Hermano Pablo | Reverendo

"Los años de mi infancia los vivo en distintos lugares de Buenos Aires. Cuando tengo cinco años nos mudamos a Bernal, un lugar apropiado para vivir en paz, lejos del ruido de la capital.

"Hay muy pocas casas, la mayoría de ellas adornadas con jardines donde los chicos corretean cazando mariposas o detrás de una pelota de trapo rellena de papel y forrada en una media de mujer....

"Las mañanas son todas iguales. El olor a café con leche me despierta muy temprano. Mi padre ya se ha ido al trabajo. Al rato se empiezan a escuchar los gritos de los vendedores ambulantes. Cada uno tiene su propio estilo, en especial el que vende leche al pie de la vaca. Es un vasco fornido, de bigotes enormes, que vende leche casa por casa, ordeñando la vaca frente a la mirada complaciente y pícara de los chicos que juegan en la calle."1

Así relata el artista Jorge Porcel algunas memorias de su infancia en su autobiografía titulada Risas, aplausos y lágrimas. Es realmente cautivadora esa imagen de la vaca del vendedor ambulante. Aquel vasco aprovecha el deseo de su clientela de asegurarse de que la leche que compra es fresca y no adulterada. Eso lo entendemos todos con facilidad, pues a más de medio siglo todavía tememos que la leche que consumimos haya sido adulterada, ya sea mezclada con agua o de otro modo.
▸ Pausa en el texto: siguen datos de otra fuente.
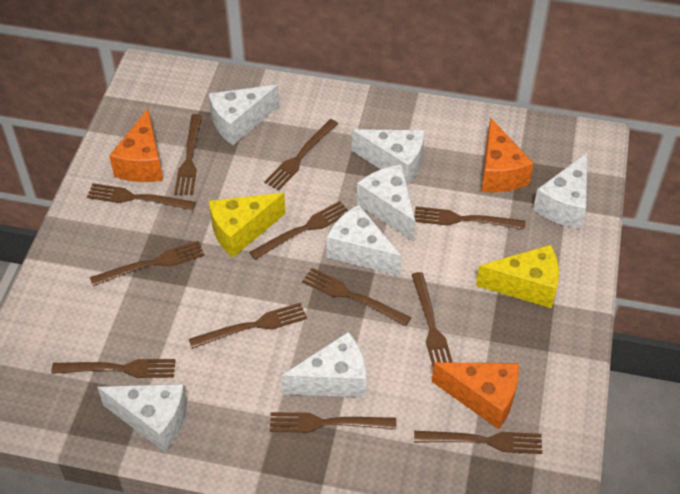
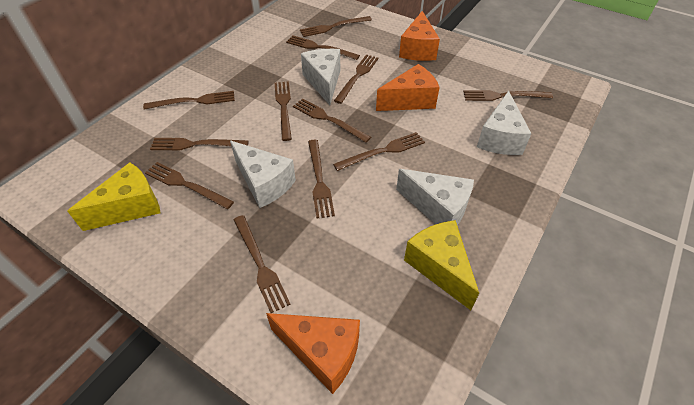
white cheese: 7 -> 4

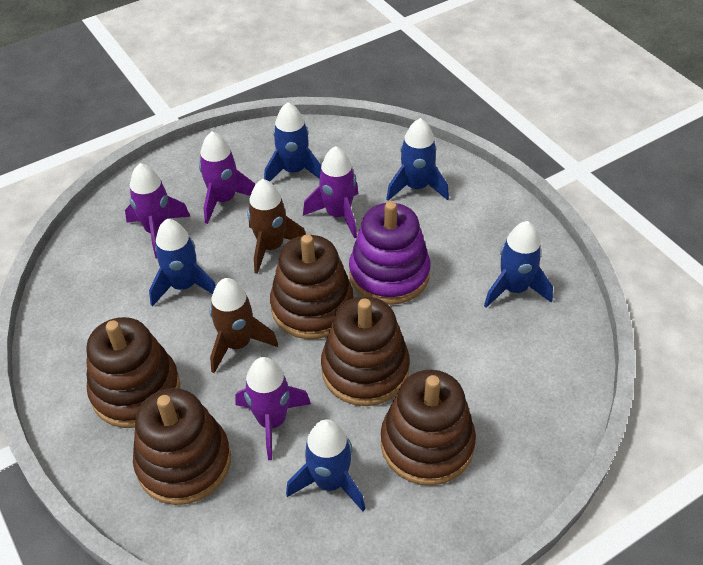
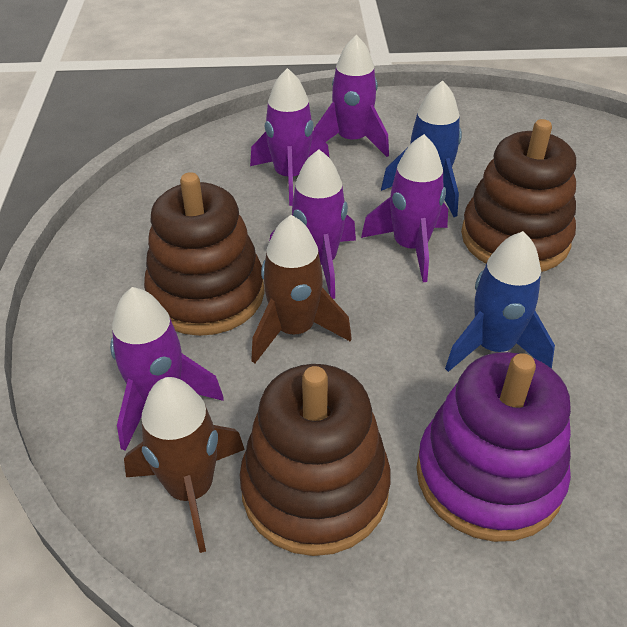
blue rocket: 5 -> 2
brown stacking toy: 5 -> 3
purple rocket: 4 -> 5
Si bien a todos nos preocupa la adulteración de la leche, no parece alarmarnos que lo mismo suceda con nuestras relaciones humanas más importantes. Cuidamos de que la leche que tomamos sea fresca, mientras que descuidamos nuestras relaciones al no mantenerlas al día. Así, por simple descuido, se van amargando nuestras relaciones conyugales, familiares y espirituales.

No es posible exagerar la importancia que tiene mantener actualizada la relación con nuestro cónyuge, a la vista de todos, sin nada que ocultar. Si no la cultivamos a diario, terminamos anulándola. Lo mismo sucede con nuestros hijos. ¿Los amamos lo bastante como para interesarnos por su mundo, es decir, por sus amistades y los temas que los apasionan? ¿Les mostramos nuestro aprecio al conversar con ellos, escuchándolos y no sermoneándolos ni regañándolos nada más?

¿Y qué decir de nuestra relación con Dios, nuestro Padre celestial? Cuanto más fresca y entera, mejor ha de ser, no diluida por los quehaceres de esta vida como tanta leche que se vende por ahí. No nos conformemos, pues, con practicar nuestra relación con Dios apenas durante Semana Santa y Navidad. Mantengámosla al día, ya que es esa relación divina lo que más contribuye a que triunfen nuestras relaciones humanas.